As in C/C++, you have to be very careful about what returns a view versus what returns a copy:

   * **view:** the new array is a pointer to the same data as the old array; it's faster (does not scale with the size of the array) and changes to the new array affect the old array. There are times when you want that; times when you don't.
   * **copy:** the new array is detached from the old; it's slower to create (sometimes insignificant), and changes to the new array have no effect on the old array.

The `base` attribute of a view is a reference to the array the view views.

In [None]:
view = small_array[4:-2]
copy = small_array[4:-2].copy()

print(view.base)

Let's apply vectorized functions and fancy indexing to a real physics problem. Suppose that you're given an array of `Jet_pt`, an array of `Jet_eta`, and an array of indexes in which each event starts and stops:

In [None]:
import uproot

In [None]:
tree = uproot.open("~/NanoAOD-DYJetsToLL.root")["Events"]
pt, eta = tree.arrays(["Jet_pt", "Jet_eta"], outputtype=tuple)
starts, stops = pt.starts, pt.stops
pt = numpy.array(pt)
eta = numpy.array(eta)

In [None]:
print(starts)   # the first event has no jets because starts[0] == stops[0]
print(stops)
print(pt)       # pt[0:5] are for jets in the second event
print(eta)      # eta[0:5] are for jets in the second event, etc.

**Question 1:** How do we find the events with at least one jet?

In [None]:
hasajet = ???                   # want array of booleans: tell me what to type!
hasajet

**Question 2:** How do we compute `pz = pt*sinh(eta)` for the first jet in each event?

In [None]:
indexes = ???                   # want array of integers: tell me what to type!
pz = ???                        # want array of floats: tell me what to type!
pz

Most scientific libraries for Python do the number-crunching in C/C++ and the interface in Python. (One tends to see problems separated into "slow control" and "fast math.")

Numpy is the common language that makes it possible to move data from one number-crunching library to another.

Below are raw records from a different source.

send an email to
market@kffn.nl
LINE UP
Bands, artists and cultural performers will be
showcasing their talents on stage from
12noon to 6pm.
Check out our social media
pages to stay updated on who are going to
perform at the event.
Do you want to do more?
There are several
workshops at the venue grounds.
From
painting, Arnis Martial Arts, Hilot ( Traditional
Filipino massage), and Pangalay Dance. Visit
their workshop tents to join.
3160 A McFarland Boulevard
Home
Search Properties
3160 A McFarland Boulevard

For instance, we can define new vectorized Numpy functions in ROOT.

In [None]:
import ROOT
ROOT.gInterpreter.Declare("""
void computemass(int n, float* pt1, float* pt2, float* eta1, float* eta2, float* phi1, float* phi2, float* out) {
    TLorentzVector one, two;
    for (int i = 0;  i < n;  i++) {
        one.SetPtEtaPhiM(pt1[i], eta1[i], phi1[i], 0.1056583745);    // muon mass
        two.SetPtEtaPhiM(pt2[i], eta2[i], phi2[i], 0.1056583745);
        out[i] = (one + two).M();
    }
}""")

In [None]:
tree = uproot.open("~/NanoAOD-DYJetsToLL.root")["Events"]
pt, eta, phi = tree.arrays(["Muon_pt", "Muon_eta", "Muon_phi"], outputtype=tuple)
starts, stops = pt.starts, pt.stops
pt = numpy.array(pt)
eta = numpy.array(eta)
phi = numpy.array(phi)

**Mini-exercise:** comment each of the lines below. What are they doing?

In [None]:
has2muons = stops - starts >= 2          # ???
firsts = starts[has2muons]               # ???
seconds = starts[has2muons] + 1          # ???
pt1, pt2 = pt[firsts], pt[seconds]       # ???
eta1, eta2 = eta[firsts], eta[seconds]   # ???
phi1, phi2 = phi[firsts], phi[seconds]   # ???

(If ROOT didn't know about Numpy arrays, we could have given it pointers: `pt1.ctypes.data`, `pt2.dtypes.data`, etc.)

In [None]:
masses = numpy.empty(len(pt1), dtype="float32")
ROOT.computemass(len(pt1), pt1, pt2, eta1, eta2, phi1, phi2, masses)

In [None]:
masses

In [None]:
from histbook import *
from vega import VegaLite

In [None]:
Hist(bin("mass", 200, 0, 200), fill=masses).step(width=800, height=400, yscale="log").to(VegaLite)

We could have computed masses with vectorized Numpy functions, but the point is to show that using Numpy doesn't mean not using ROOT. Anything that gets the job done!